The Paris Masters continues on day two with first and second round matches, and back to give his thoughts on today's matches, is our tennis columnist, Dan Weston...
"As I’ve mentioned previously, Paire’s hard court data is mediocre at best, and indoors, it’s even worse. He hasn’t had a year where he’s had greater than a 100% combined hold/break percentage in his entire career, and his all-time figure is even below 95%, winning less than 50% of his matches."
Carreno-Busta with question marks for Medvedev meeting
Round one action continues in Paris, with the remaining six matches on the schedule taking place today, in addition to four second round clashes mostly taking place later in the day.
Looking at the first-round meetings initially, as with yesterday, it's quite a tough card, which starts at 10am UK time. Normally, Pablo Carreno-Busta would look big at [4.00] for his match with Daniil Medvedev, but his fitness is obviously up for considerable doubt.
Since retiring in the fifth set to Joao Sousa in the US Open, Carreno-Busta received two straight-set defeats at the hands of Benoit Paire. The first was an absolute drubbing in the Davis Cup in mid-September, before a closer, but still straight-set defeat to the same man almost a month later in Shanghai, in the second week of October. It's difficult to think he can elevate himself from that level to get the better of one of the most improved players on the ATP Tour this morning.
Pouille requiring a leap of faith against Simon
Other players that look big include Lucas Pouille at [2.42] over countryman Gilles Simon, but again, there's a caveat. Pouille's general record indoors is great, but across all surfaces, is just 7-9 from his loss in the semi-finals of Stuttgart in June, onwards. After a good start against Borna Coric last week in Vienna, he succumbed in three sets - including a set two bagel - although it's worth noting that Coric only created one more break point chance during the match.
At the start of the season, I thought Simon would have a dreadful 2018. At the age of 33, his service numbers had really declined - a huge alert for a veteran - and while they still aren't above-average this season, he's been a threat on return, breaking opponents 27.6% across all surfaces this year. He's also been in decent touch indoors in recent weeks, taking the title in Metz, although he did have a bad loss to Marco Cecchinato outdoors in Shanghai at the start of the month.
On balance, the price on Pouille is pretty decent, although it does require quite a leap of faith to consider he's going to get back to the level which saw him as one of the best indoor players on tour.
Paire looking over-rated for Fucsovics clash
The player I like as today's recommendation is Marton Fucsovics, who is a [2.38] underdog against home player Benoit Paire, and to be honest, I don't understand the price.
As I've mentioned previously, Paire's hard court data is mediocre at best, and indoors, it's even worse. He hasn't had a year where he's had greater than a 100% combined hold/break percentage in his entire career, and his all-time figure is even below 95%, winning less than 50% of his matches.

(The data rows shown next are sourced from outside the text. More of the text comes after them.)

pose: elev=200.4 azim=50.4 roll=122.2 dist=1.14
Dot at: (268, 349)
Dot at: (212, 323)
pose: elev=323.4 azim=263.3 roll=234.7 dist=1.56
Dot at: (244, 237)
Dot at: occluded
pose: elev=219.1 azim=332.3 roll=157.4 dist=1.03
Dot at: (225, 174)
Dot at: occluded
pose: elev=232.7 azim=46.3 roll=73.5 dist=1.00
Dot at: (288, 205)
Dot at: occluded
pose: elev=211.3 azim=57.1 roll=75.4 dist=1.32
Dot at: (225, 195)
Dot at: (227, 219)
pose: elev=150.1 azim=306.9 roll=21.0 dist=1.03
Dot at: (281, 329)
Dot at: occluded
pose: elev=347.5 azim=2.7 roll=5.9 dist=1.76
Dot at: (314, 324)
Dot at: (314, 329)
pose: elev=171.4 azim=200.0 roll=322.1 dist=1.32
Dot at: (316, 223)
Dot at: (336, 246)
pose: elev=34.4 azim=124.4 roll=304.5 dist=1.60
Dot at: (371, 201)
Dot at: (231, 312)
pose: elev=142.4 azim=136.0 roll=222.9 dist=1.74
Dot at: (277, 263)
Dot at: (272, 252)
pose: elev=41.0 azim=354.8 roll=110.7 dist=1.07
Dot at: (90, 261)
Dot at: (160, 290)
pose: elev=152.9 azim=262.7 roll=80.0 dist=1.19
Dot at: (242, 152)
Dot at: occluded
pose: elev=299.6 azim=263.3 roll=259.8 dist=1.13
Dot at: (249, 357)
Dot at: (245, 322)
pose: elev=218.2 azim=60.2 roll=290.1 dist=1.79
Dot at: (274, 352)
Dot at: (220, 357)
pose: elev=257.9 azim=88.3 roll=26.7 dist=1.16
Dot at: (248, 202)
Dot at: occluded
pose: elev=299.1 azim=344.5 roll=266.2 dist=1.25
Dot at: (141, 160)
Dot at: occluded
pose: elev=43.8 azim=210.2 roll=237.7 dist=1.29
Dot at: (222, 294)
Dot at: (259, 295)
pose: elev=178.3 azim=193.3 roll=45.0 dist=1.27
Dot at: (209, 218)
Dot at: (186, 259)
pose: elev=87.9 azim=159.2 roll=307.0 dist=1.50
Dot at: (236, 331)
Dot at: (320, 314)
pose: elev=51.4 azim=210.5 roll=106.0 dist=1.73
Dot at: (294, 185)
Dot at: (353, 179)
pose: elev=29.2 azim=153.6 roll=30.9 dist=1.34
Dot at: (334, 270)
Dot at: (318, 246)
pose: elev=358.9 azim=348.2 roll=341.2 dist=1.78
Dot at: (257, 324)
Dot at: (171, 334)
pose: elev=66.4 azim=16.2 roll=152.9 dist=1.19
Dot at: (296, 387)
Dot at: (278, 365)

Fucsovics is a lower-profile player, and arguably with less natural talent, and I feel that this natural talent that Paire possesses continues to influence the market, despite his tendency for on-court dramatics. Certainly, the Frenchman is in poor form of late, with straight-set losses as a strong favourite to both Egor Gerasimov and Alexei Popyrin in his last two tournaments.
All things considered, Fucsovics looks the best bet of a tough card today, and I actually make him favourite to progress here.
Sousa requiring huge improvement to test Djokovic
In other action, some big names start their campaigns today, and this includes Marin Cilic, who is [1.45] to oust Philipp Kohlschreiber. The German, Kohlschreiber, has had historical success against Cilic, but I still make the market price about right.
In addition, Novak Djokovic takes a 5-0 head to head lead into his meeting with Joao Sousa, without losing a set. These five wins were absolute thrashings, with Sousa losing 6-0, 6-1 or 6-2 in sets on seven of the 14 competed.
Unsurprisingly, with these set scorelines, Sousa's data in these head to head matches is utterly horrific - he's held less than 50% of the time - and it would take a major turnaround in this for him to even threaten to take a set from the world number two this afternoon.